The Salad: Camping in California's Forests
If you prefer something green and leafy instead of the desert sand, California can provide a truly memorable camping experience. The state is home to more than a dozen national forests, from the Klamath National Forest on the Oregon border to the Cleveland National Forest, which extends nearly to Mexico.
Redwood National and State Parks are home to some of the tallest trees on the planet at more than 350 feet. The parks also contain 40 miles of coastline and plenty of opportunities for hiking, biking, kayaking and horseback riding. You can choose among four developed campgrounds and seven back-country sites.
A similar wide range of activities is available in Tahoe National Forest, just northwest of Lake Tahoe, which provides a true wilderness experience with snow-capped peaks, mountain lakes and rivers. The region contains a wide selection of campground options.
Further south in the Sierra Nevada mountain range are Sequoia and Kings Canyon National Parks, adjacent parks east of Fresno. The parks are home to spectacular mountain scenery, including 29 sequoia groves. There are 14 campgrounds between the two parks, many of which are open year-round.
Camp at: Dorst Creek
San Bernardino National Forest is made up of eight wilderness areas in the mountains east of San Bernardino. Two hubs of activity center around the two large lakes surrounded by mountain forests, Big Bear Lake and Lake Arrowhead. The area contains a wide assortment of family and group campgrounds.
The Main Course: Mountain Camping
For many, camping means an escape to the mountains, with spectacular scenery, cool fresh air and the psychological benefit of feeling like you've escaped the routine and are above it all. The options in the Golden State again are plentiful.
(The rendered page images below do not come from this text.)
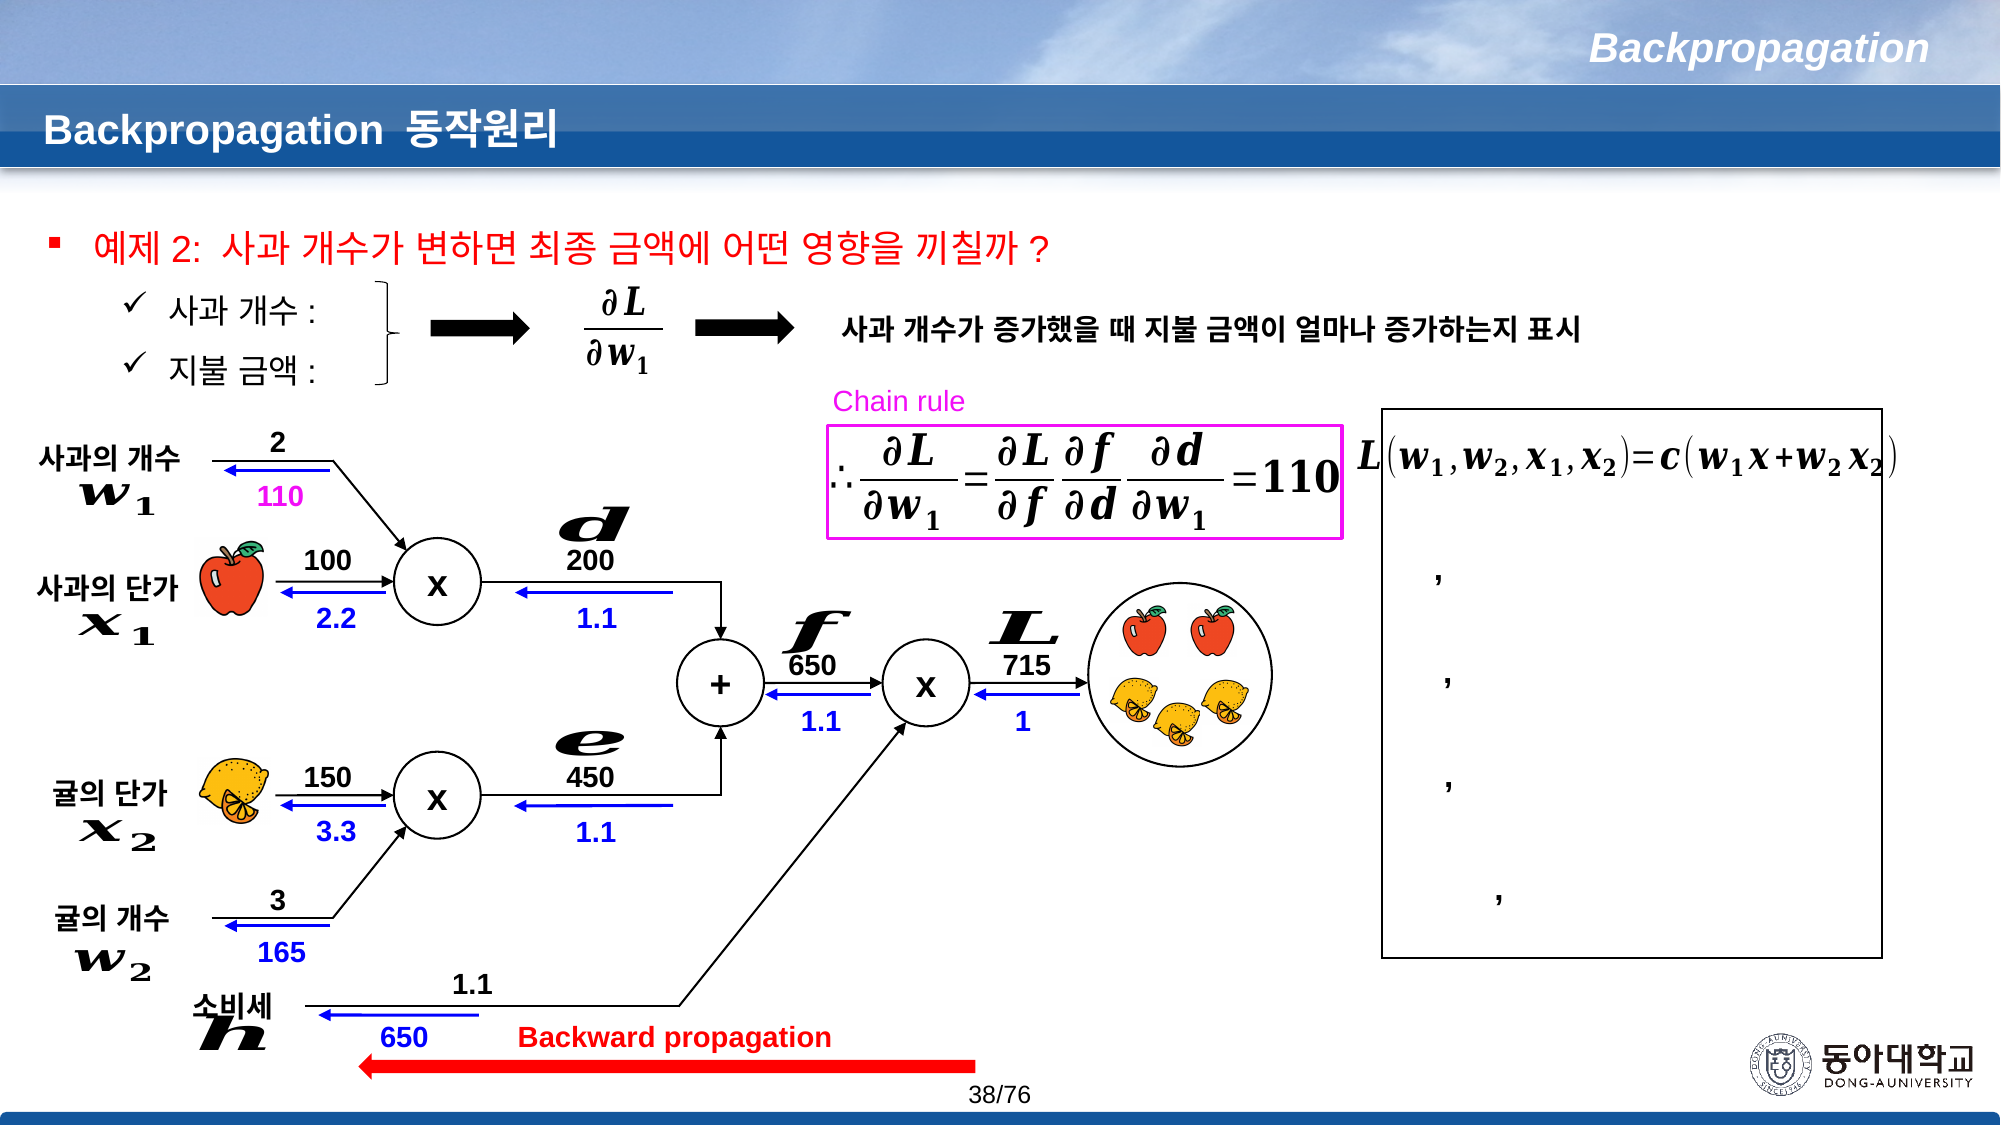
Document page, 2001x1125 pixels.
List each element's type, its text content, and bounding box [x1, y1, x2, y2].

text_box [480, 581, 721, 640]
picture [1119, 603, 1169, 657]
text_box 3 [255, 873, 444, 924]
text_box 150 [288, 796, 371, 801]
text_box x [393, 536, 483, 627]
text_box 사과의 단가 [21, 562, 194, 613]
text_box [695, 310, 793, 345]
text_box 650 [773, 639, 856, 682]
text_box x [881, 638, 971, 728]
text_box [430, 311, 530, 345]
text_box 200 [551, 534, 634, 581]
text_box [678, 722, 907, 1007]
text_box 650 [773, 683, 856, 689]
text_box 귤의 개수 [39, 892, 229, 943]
picture [1109, 677, 1250, 747]
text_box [480, 726, 678, 796]
text_box 사과 개수가 증가했을 때 지불 금액이 얼마나 증가하는지 표시 [793, 303, 1640, 354]
text_box 715 [987, 639, 1070, 682]
text_box 1.1 [437, 958, 627, 1005]
text_box 650 [365, 1017, 461, 1061]
text_box 165 [242, 926, 325, 976]
text_box + [675, 638, 765, 722]
text_box [1381, 408, 1883, 959]
text_box 3.3 [301, 806, 373, 856]
text_box 110 [242, 471, 325, 521]
text_box 150 [288, 751, 371, 795]
text_box 2 [255, 415, 444, 466]
picture [197, 757, 271, 825]
text_box Backpropagation 동작원리 [28, 95, 575, 161]
picture [1742, 1024, 1983, 1110]
text_box x [392, 750, 482, 840]
text_box [1087, 581, 1273, 768]
text_box [374, 280, 400, 386]
text_box 1 [1000, 695, 1054, 745]
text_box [332, 460, 407, 551]
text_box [0, 0, 2000, 84]
picture [0, 85, 2000, 167]
text_box Backward propagation [502, 1010, 878, 1061]
text_box [356, 1058, 977, 1083]
text_box Backpropagation [0, 13, 1945, 79]
text_box 450 [551, 796, 634, 801]
picture [1187, 603, 1237, 657]
text_box 100 [288, 534, 371, 581]
text_box Chain rule [817, 374, 1034, 425]
text_box 1.1 [786, 695, 858, 722]
text_box 소비세 [177, 980, 367, 1031]
text_box 2.2 [301, 593, 373, 643]
picture [194, 537, 268, 617]
text_box 1.1 [560, 806, 633, 856]
text_box 715 [987, 683, 1070, 689]
text_box 사과의 개수 [23, 432, 213, 483]
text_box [332, 825, 407, 919]
text_box 귤의 단가 [37, 768, 197, 818]
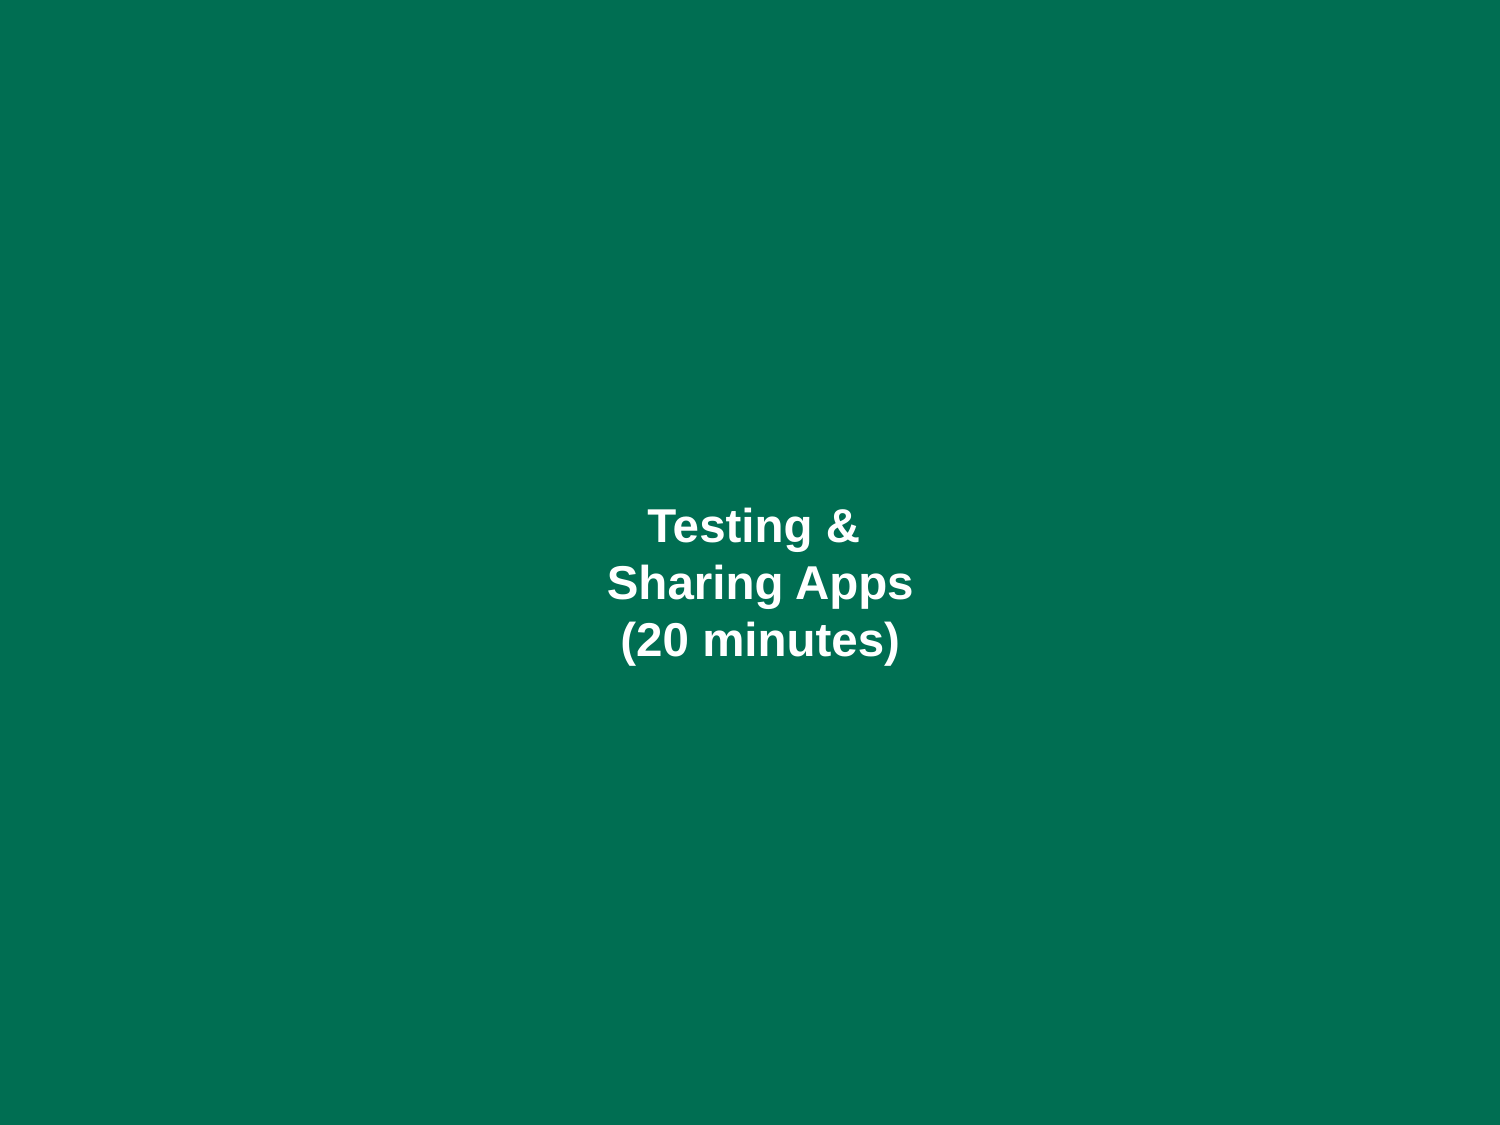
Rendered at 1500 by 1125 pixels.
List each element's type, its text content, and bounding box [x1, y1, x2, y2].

title Testing & Sharing Apps (20 minutes) [138, 486, 1383, 674]
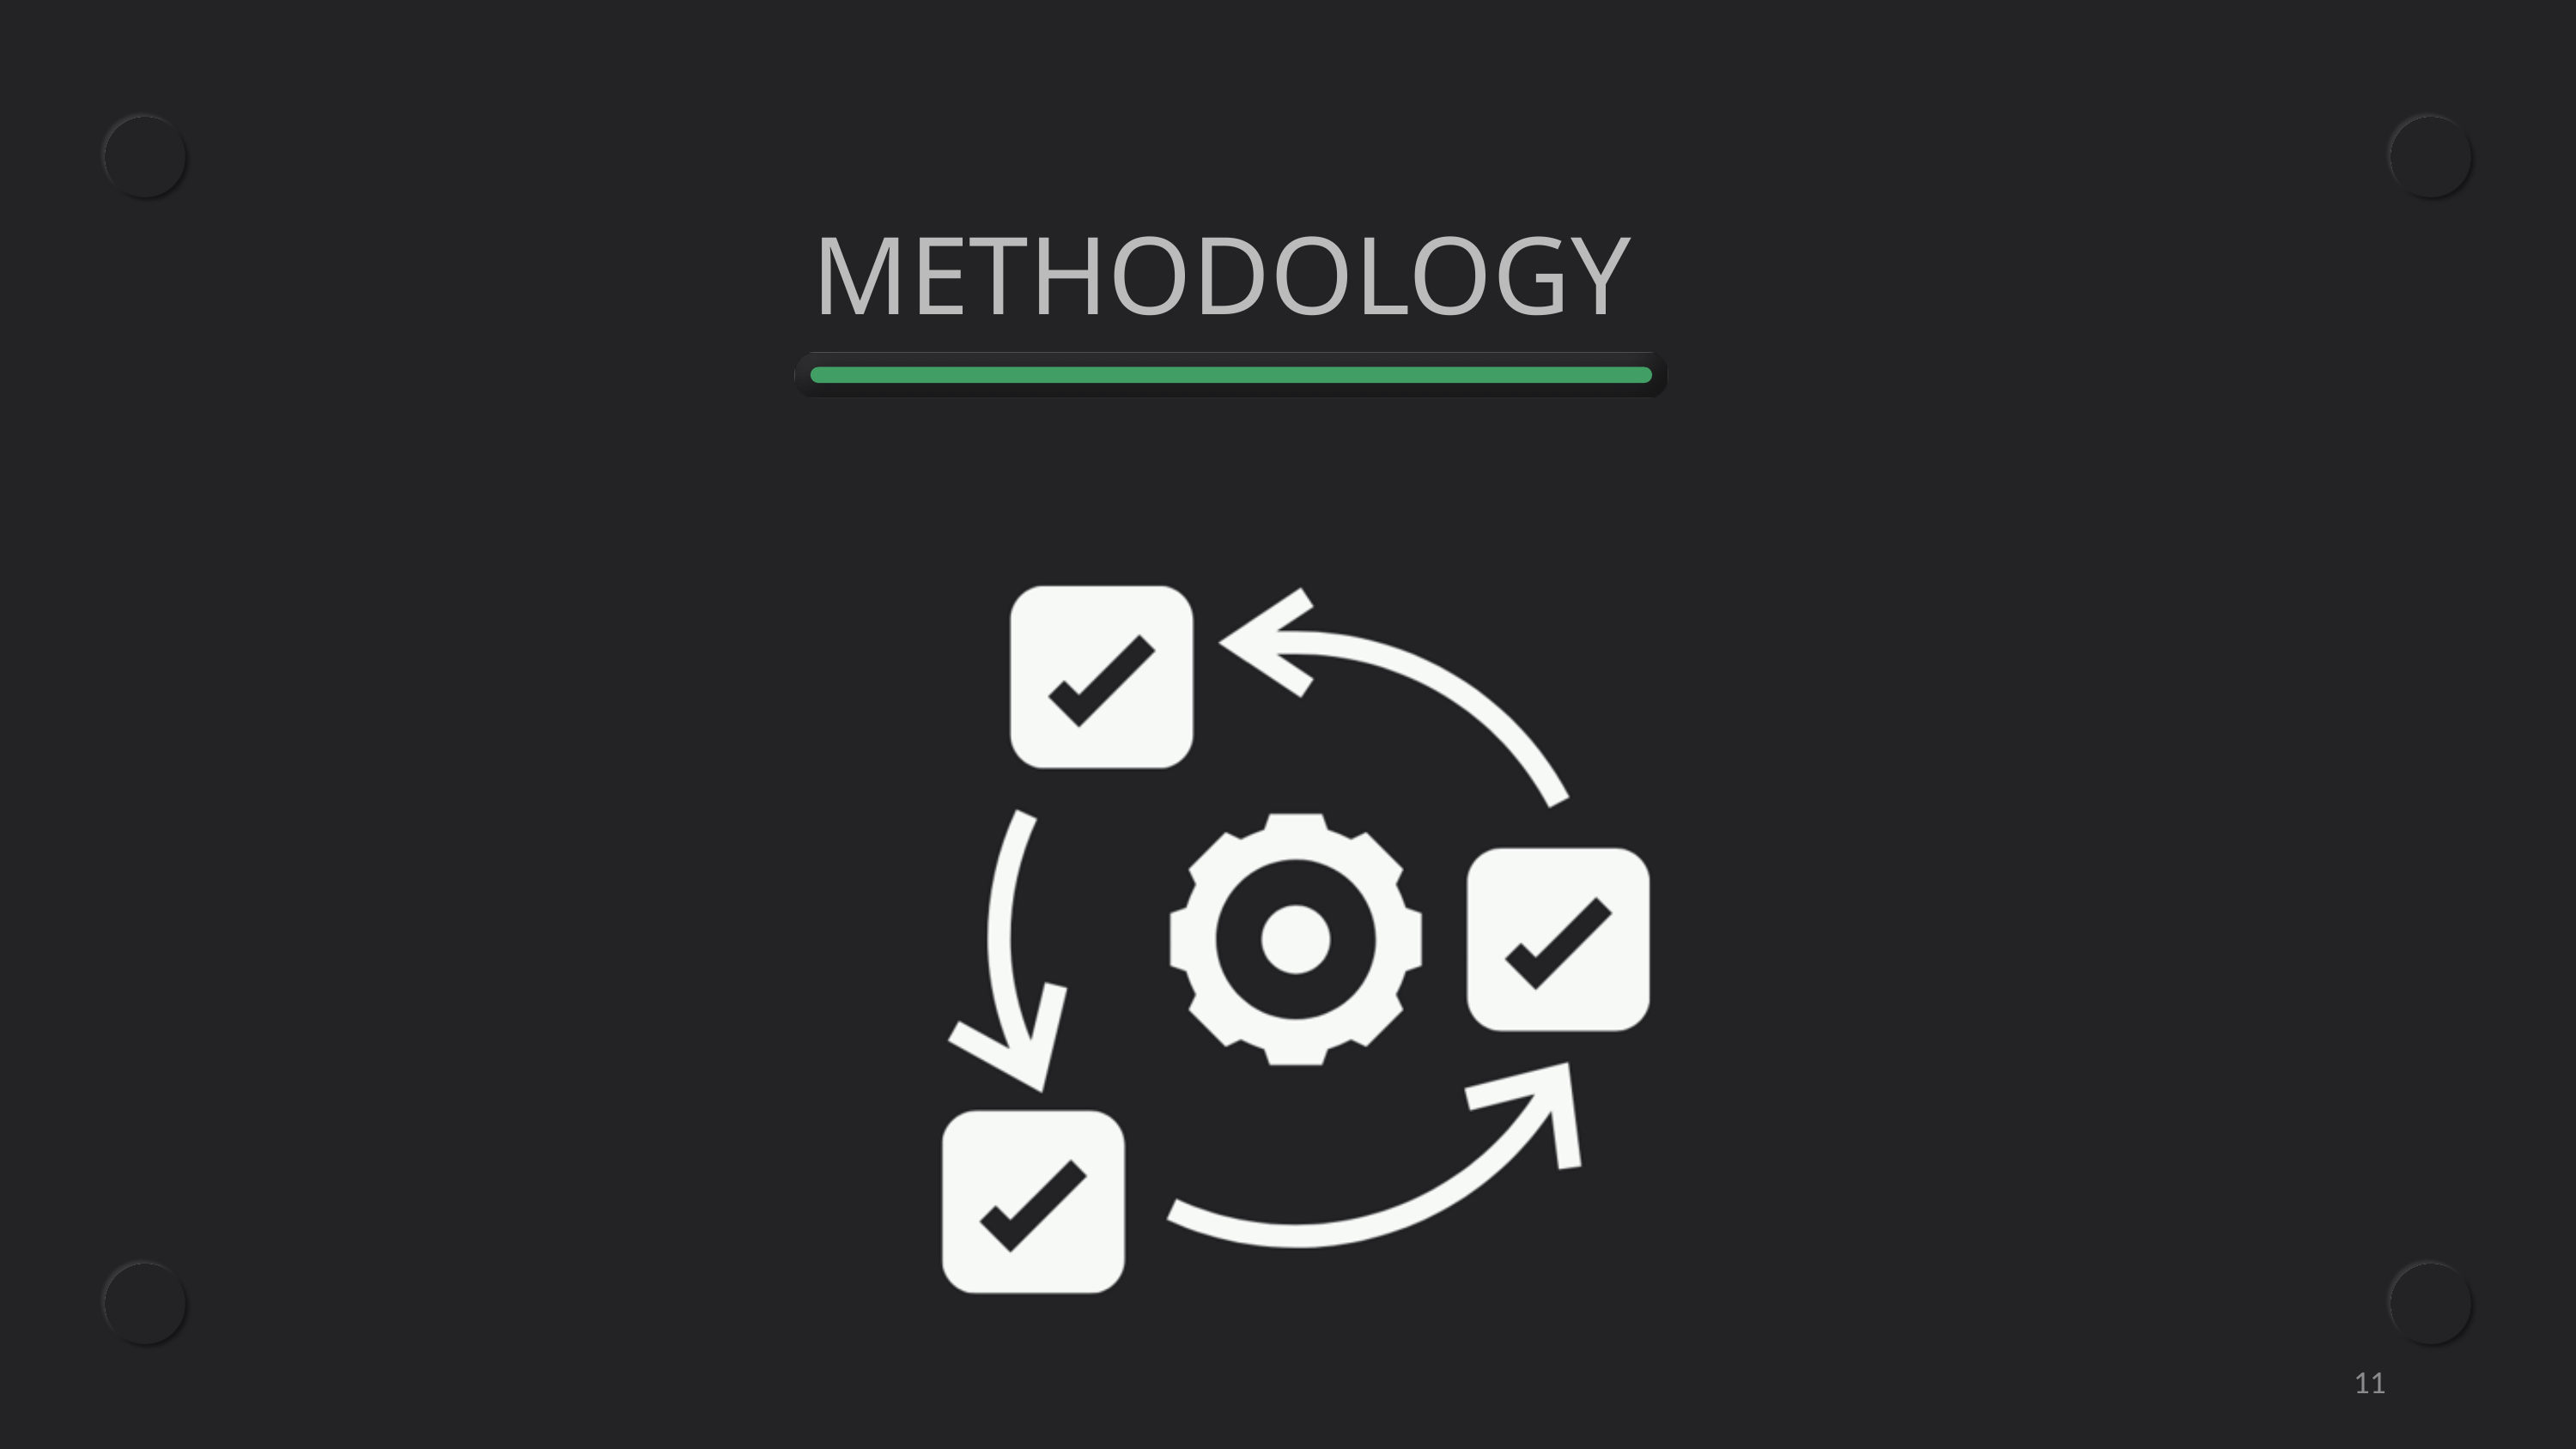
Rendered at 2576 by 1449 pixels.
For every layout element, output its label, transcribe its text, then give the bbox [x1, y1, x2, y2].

picture [98, 110, 192, 204]
picture [2384, 1257, 2478, 1351]
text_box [793, 205, 1728, 398]
picture [2384, 110, 2478, 204]
picture [902, 533, 1702, 1360]
slide_number 11 [1819, 1343, 2399, 1420]
picture [98, 1257, 192, 1351]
If it's a snow-capped peak you desire, the Shasta-Trinity National Recreation Area is the place for you. The area is an outdoor enthusiast's dream, with hiking, fishing, horseback riding, hunting and climbing, all in the shadow of Mt. Shasta, a snow-capped, 14,162-foot dormant volcano.
For those wanting to hike to spectacular scenery, nothing beats Yosemite National Park, which is one of the most visited national parks each year for good reason. Breathtaking waterfalls, accessible vistas and deep valleys are all part of the bucket-list experience that is Yosemite. There are 13 campgrounds in the national park itself with a variety of amenities.
Camp at: Yosemite Lakes
Angeles National Forest is a wilderness area of more than 650,000 acres in the San Gabriel Mountains outside Los Angeles. The area, which has more than 50 campgrounds, provides a wide range of outdoor activities, with more than 550 miles of hiking trails and several mountain peaks to climb, including Mt. Baldy, the tallest at 10,064 feet.